• _About this task_: Up to and including the line holding "- O volume dos", write out the data exactly from its first line, but not the pictures.

• _Data for the task_:
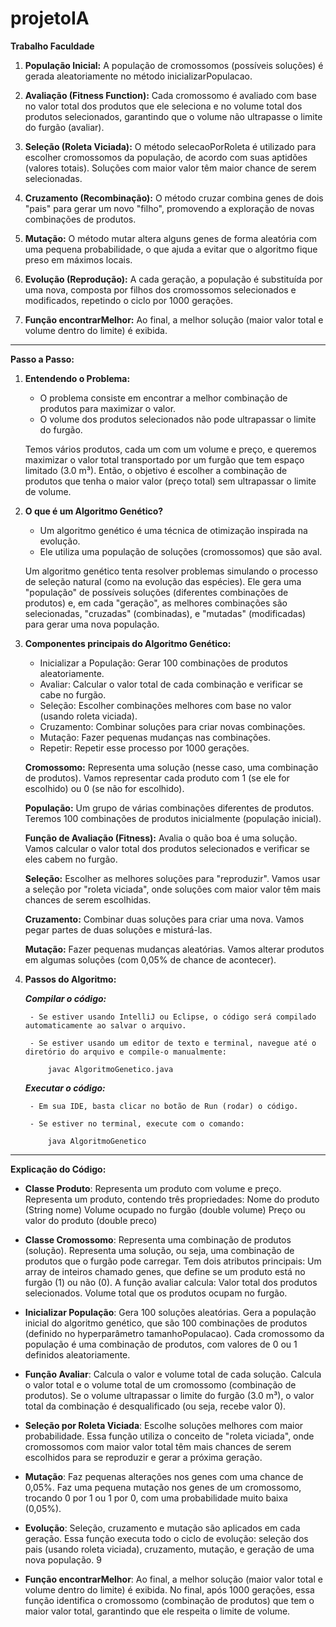 # projetoIA

**Trabalho Faculdade**

1. **População Inicial:** A população de cromossomos (possíveis soluções) é gerada aleatoriamente no método inicializarPopulacao.

2. **Avaliação (Fitness Function):** Cada cromossomo é avaliado com base no valor total dos produtos que ele seleciona e no volume total dos produtos selecionados, garantindo que o volume não ultrapasse o limite do furgão (avaliar).

3. **Seleção (Roleta Viciada):** O método selecaoPorRoleta é utilizado para escolher cromossomos da população, de acordo com suas aptidões (valores totais). Soluções com maior valor têm maior chance de serem selecionadas.

4. **Cruzamento (Recombinação):** O método cruzar combina genes de dois "pais" para gerar um novo "filho", promovendo a exploração de novas combinações de produtos.

5. **Mutação:** O método mutar altera alguns genes de forma aleatória com uma pequena probabilidade, o que ajuda a evitar que o algoritmo fique preso em máximos locais.

6. **Evolução (Reprodução):** A cada geração, a população é substituída por uma nova, composta por filhos dos cromossomos selecionados e modificados, repetindo o ciclo por 1000 gerações.

7. **Função encontrarMelhor:** Ao final, a melhor solução (maior valor total e volume dentro do limite) é exibida.

---------------------------------------------

**Passo a Passo:**

1. **Entendendo o Problema:**

    - O problema consiste em encontrar a melhor combinação de produtos para maximizar o valor.
    - O volume dos produtos selecionados não pode ultrapassar o limite do furgão.

    Temos vários produtos, cada um com um volume e preço, e queremos maximizar o valor total transportado por um furgão que tem espaço limitado (3.0 m³). Então, o objetivo é escolher a combinação de produtos que tenha o maior valor (preço total) sem ultrapassar o limite de volume.

2. **O que é um Algoritmo Genético?**

    - Um algoritmo genético é uma técnica de otimização inspirada na evolução.
    - Ele utiliza uma população de soluções (cromossomos) que são aval.

    Um algoritmo genético tenta resolver problemas simulando o processo de seleção natural (como na evolução das espécies). Ele gera uma "população" de possíveis soluções (diferentes combinações de produtos) e, em cada "geração", as melhores combinações são selecionadas, "cruzadas" (combinadas), e "mutadas" (modificadas) para gerar uma nova população.

3. **Componentes principais do Algoritmo Genético:**

    - Inicializar a População: Gerar 100 combinações de produtos aleatoriamente.
    - Avaliar: Calcular o valor total de cada combinação e verificar se cabe no furgão.
    - Seleção: Escolher combinações melhores com base no valor (usando roleta viciada).
    - Cruzamento: Combinar soluções para criar novas combinações.
    - Mutação: Fazer pequenas mudanças nas combinações.
    - Repetir: Repetir esse processo por 1000 gerações.

    **Cromossomo:** Representa uma solução (nesse caso, uma combinação de produtos).
        Vamos representar cada produto com 1 (se ele for escolhido) ou 0 (se não for escolhido).

    **População:** Um grupo de várias combinações diferentes de produtos.
        Teremos 100 combinações de produtos inicialmente (população inicial).

    **Função de Avaliação (Fitness):** Avalia o quão boa é uma solução.
        Vamos calcular o valor total dos produtos selecionados e verificar se eles cabem no furgão.

    **Seleção:** Escolher as melhores soluções para "reproduzir".
        Vamos usar a seleção por "roleta viciada", onde soluções com maior valor têm mais chances de serem escolhidas.

    **Cruzamento:** Combinar duas soluções para criar uma nova.
        Vamos pegar partes de duas soluções e misturá-las.

    **Mutação:** Fazer pequenas mudanças aleatórias.
        Vamos alterar produtos em algumas soluções (com 0,05% de chance de acontecer).

4. **Passos do Algoritmo:** 

    ***Compilar o código:***

        - Se estiver usando IntelliJ ou Eclipse, o código será compilado automaticamente ao salvar o arquivo.

        - Se estiver usando um editor de texto e terminal, navegue até o diretório do arquivo e compile-o manualmente: 
        
            javac AlgoritmoGenetico.java
    
    ***Executar o código:***

        - Em sua IDE, basta clicar no botão de Run (rodar) o código.

        - Se estiver no terminal, execute com o comando: 
        
            java AlgoritmoGenetico

---------------------------------------------

**Explicação do Código:**

-   **Classe Produto**: Representa um produto com volume e preço.
        Representa um produto, contendo três propriedades:
        Nome do produto (String nome)
        Volume ocupado no furgão (double volume)
        Preço ou valor do produto (double preco)

-   **Classe Cromossomo**: Representa uma combinação de produtos (solução).
        Representa uma solução, ou seja, uma combinação de produtos que o furgão pode carregar.
        Tem dois atributos principais:
        Um array de inteiros chamado genes, que define se um produto está no furgão (1) ou não (0).
        A função avaliar calcula:
        Valor total dos produtos selecionados.
        Volume total que os produtos ocupam no furgão.

-   **Inicializar População**: Gera 100 soluções aleatórias.
        Gera a população inicial do algoritmo genético, que são 100 combinações de produtos (definido no hyperparâmetro tamanhoPopulacao).
        Cada cromossomo da população é uma combinação de produtos, com valores de 0 ou 1 definidos aleatoriamente.

-   **Função Avaliar**: Calcula o valor e volume total de cada solução.
        Calcula o valor total e o volume total de um cromossomo (combinação de produtos).
        Se o volume ultrapassar o limite do furgão (3.0 m³), o valor total da combinação é desqualificado (ou seja, recebe valor 0).

-   **Seleção por Roleta Viciada**: Escolhe soluções melhores com maior probabilidade.
        Essa função utiliza o conceito de "roleta viciada", onde cromossomos com maior valor total têm mais chances de serem escolhidos para se reproduzir e gerar a próxima geração.

-   **Mutação**: Faz pequenas alterações nos genes com uma chance de 0,05%.
        Faz uma pequena mutação nos genes de um cromossomo, trocando 0 por 1 ou 1 por 0, com uma probabilidade muito baixa (0,05%).

-   **Evolução**: Seleção, cruzamento e mutação são aplicados em cada geração.
        Essa função executa todo o ciclo de evolução: seleção dos pais (usando roleta viciada), cruzamento, mutação, e geração de uma nova população.
9
-   **Função encontrarMelhor**: Ao final, a melhor solução (maior valor total e volume dentro do limite) é exibida.
        No final, após 1000 gerações, essa função identifica o cromossomo (combinação de produtos) que tem o maior valor total, garantindo que ele respeita o limite de volume.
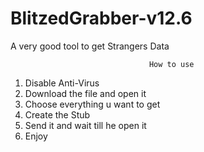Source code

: # BlitzedGrabber-v12.6
A very good tool to get Strangers Data
                                   
                                   How to use 
1. Disable Anti-Virus
2. Download the file and open it 
3. Choose everything u want to get 
4. Create the Stub 
5. Send it and wait till he open it 
6. Enjoy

• _Answer space_:
 # projetoIA

**Trabalho Faculdade**

1. **População Inicial:** A população de cromossomos (possíveis soluções) é gerada aleatoriamente no método inicializarPopulacao.

2. **Avaliação (Fitness Function):** Cada cromossomo é avaliado com base no valor total dos produtos que ele seleciona e no volume total dos produtos selecionados, garantindo que o volume não ultrapasse o limite do furgão (avaliar).

3. **Seleção (Roleta Viciada):** O método selecaoPorRoleta é utilizado para escolher cromossomos da população, de acordo com suas aptidões (valores totais). Soluções com maior valor têm maior chance de serem selecionadas.

4. **Cruzamento (Recombinação):** O método cruzar combina genes de dois "pais" para gerar um novo "filho", promovendo a exploração de novas combinações de produtos.

5. **Mutação:** O método mutar altera alguns genes de forma aleatória com uma pequena probabilidade, o que ajuda a evitar que o algoritmo fique preso em máximos locais.

6. **Evolução (Reprodução):** A cada geração, a população é substituída por uma nova, composta por filhos dos cromossomos selecionados e modificados, repetindo o ciclo por 1000 gerações.

7. **Função encontrarMelhor:** Ao final, a melhor solução (maior valor total e volume dentro do limite) é exibida.

---------------------------------------------

**Passo a Passo:**

1. **Entendendo o Problema:**

    - O problema consiste em encontrar a melhor combinação de produtos para maximizar o valor.
    - O volume dos produtos selecionados não pode ultrapassar o limite do furgão.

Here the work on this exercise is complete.